Have a look at User.media.classtype

Amo

And cast it

Yuri

will pony take all data from table? not only relation id? so i mean when i cast it, all props will be filled

Yuri

its actually case, which is also can't be implemented in laravel normaly

Amo

I don't know about the internals, but what do you want to do? In my case I used this to create different data classes in my domain model

Amo

To show to users etc.

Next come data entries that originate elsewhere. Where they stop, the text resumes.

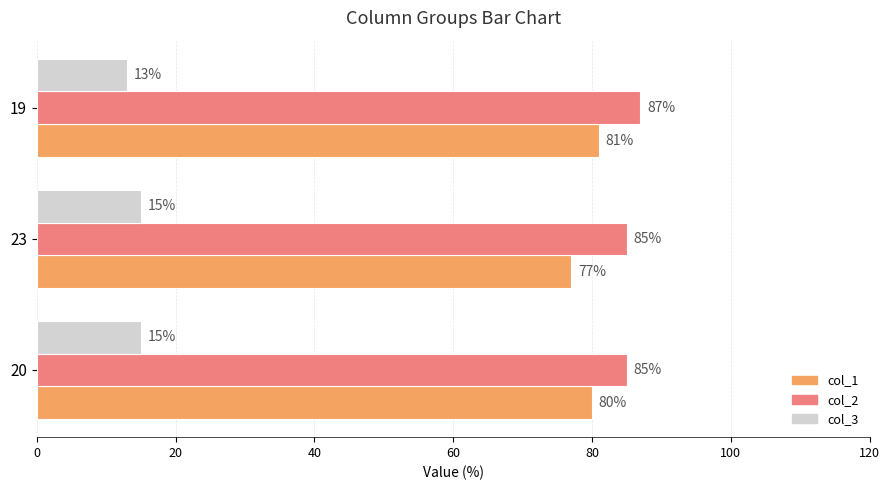

Which category has the highest value across all series?

19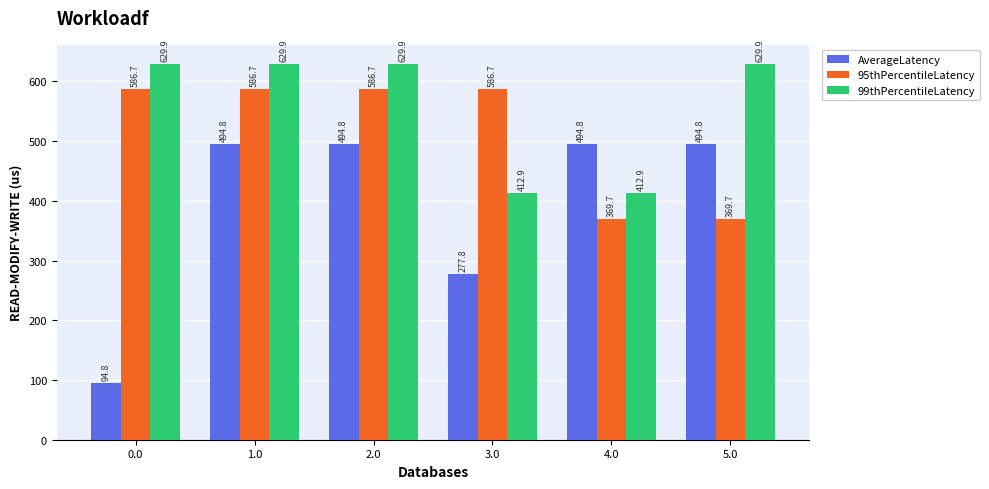

At 2.0, list the series in order from largest to smallest.

99thPercentileLatency, 95thPercentileLatency, AverageLatency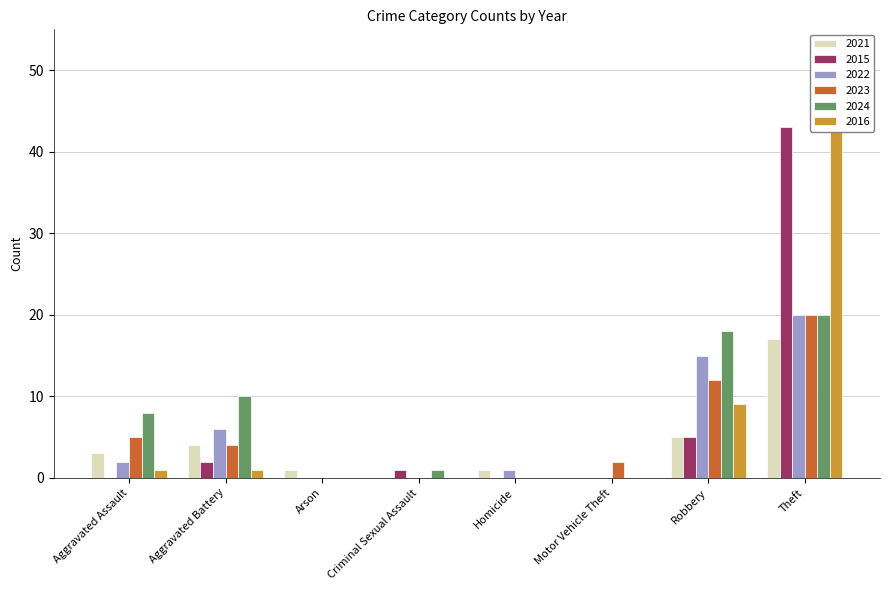

What are all the series names shown in the legend?

2021, 2015, 2022, 2023, 2024, 2016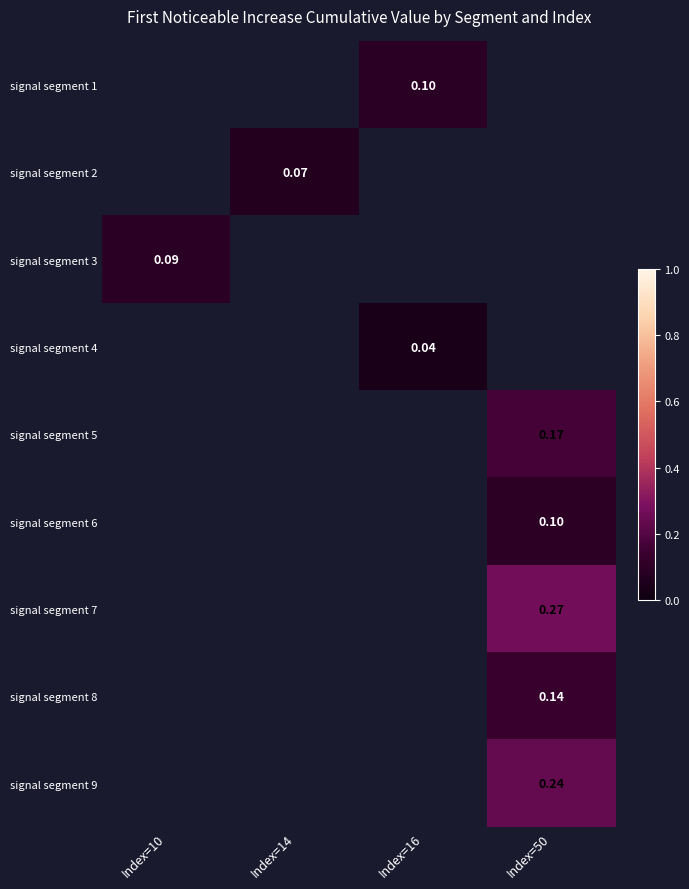

Is the value of signal segment 2 at Index=14 greater than the value of signal segment 7 at Index=50?

No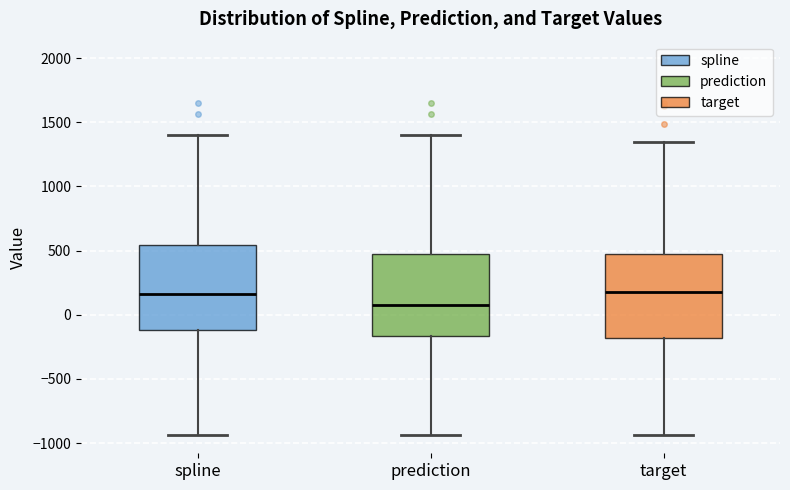

Reading left to right, transcribe this box plot: for each box, give where its median line is, the range the box spans, and where its two whiskers end, as read against the y-axis. The values are not printed on the chart, so give them approximately, as read against the axis.

spline: median 150, box -100 to 550, whiskers -950 to 1400
prediction: median 50, box -150 to 450, whiskers -950 to 1400
target: median 150, box -200 to 450, whiskers -950 to 1350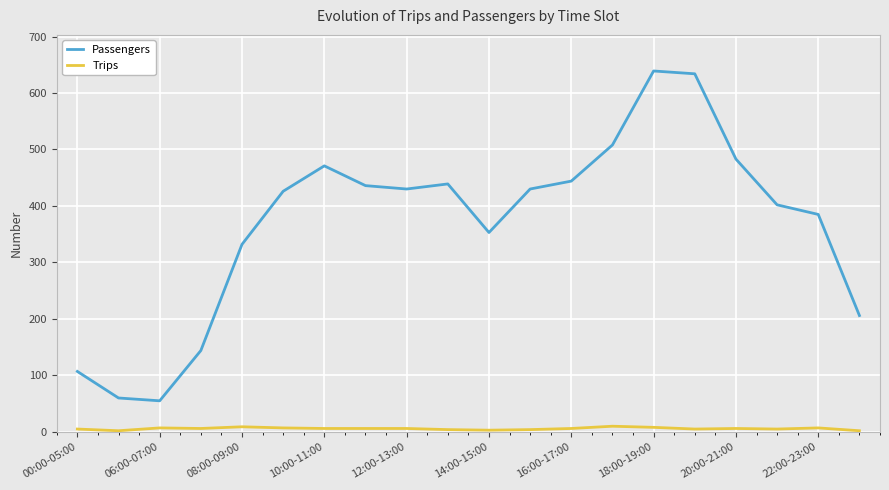

Which series has the largest total across all categories?

Passengers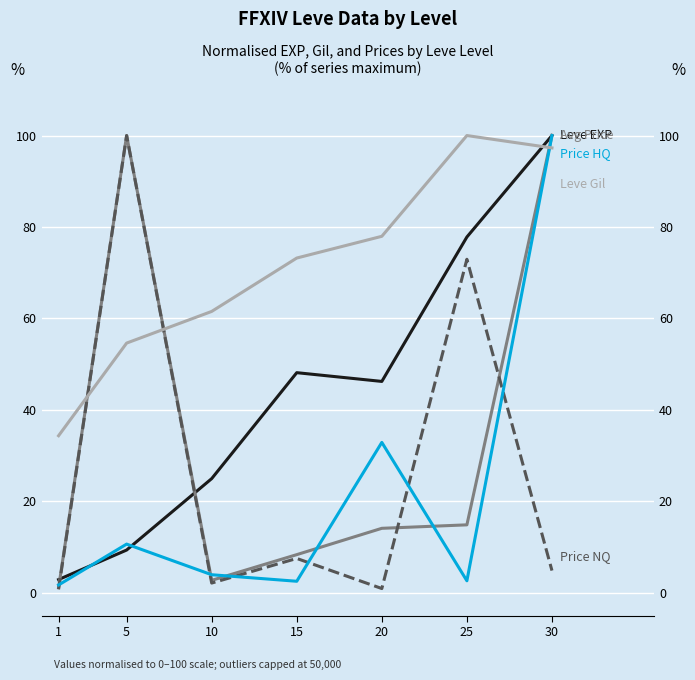

What is the difference between the highest and lowest values at 25?

97.4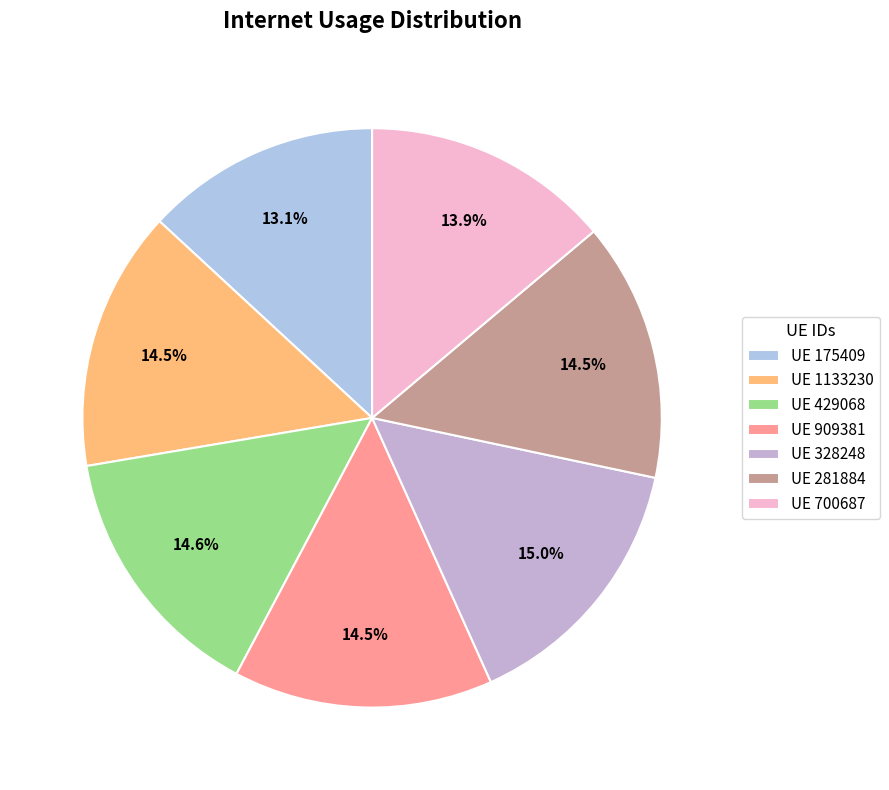

To the nearest percent, what is the difference between the largest and smallest slice percentages?

2%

Not to pass them directly back into the database

Yuri

if do like i want, and then select user.media the media will be collection of two different model types

Yuri

its not ok too

Amo

Sorry, I don't understand your issue.

Amo

You can enable SQL log and do a media.get(id=2) on a music entity and check if this helps you

꧁Rhͪaͣpsoͦdͩoͦs93꧂

any news about python3.11 support?

Alexander

Not yet, sorry...

Andrey

#autoleave

Oleksandr

Весеннее ботообострение

Vitaliy

Hello Alexander! @metaprogrammer I found a bug related to Json in MySQL. Let's assume we have simplified model and here are examples of insert/fetch queries: class User(db.Entity): emails = Required(Json, default=[]) User(emails=['test@te.st', 'other@ema.il']) select(u for u in User if 'test@te.st' in u.emails) This query work fine generating following WHERE condition: json_contains(`u`.`contact`, '["test@te.st"]', '$') or json_contains_path(`u`.`contact`, 'one', '$."test@te.st"') As we see you designed it to work for both lists and dicts. But if we use variable in the query: value = 'test@te.st' select(u for u in User if value in u.emails): it fails with an error: pony.orm.dbapiprovider.OperationalError: (3143, 'Invalid JSON path expression. The error is around character position 1.') generating such a condition: json_contains(`u`.`contact`, '["test@te.st"]', '$') or json_contains_path(`u`.`contact`, 'one', '["test@te.st"]') After debugging a couple of hour I still not understand how too fix it quickly. The only workaround is to run query as string like select('u for u in User if %r in u.emails' % value). Can you please take a look into this issue?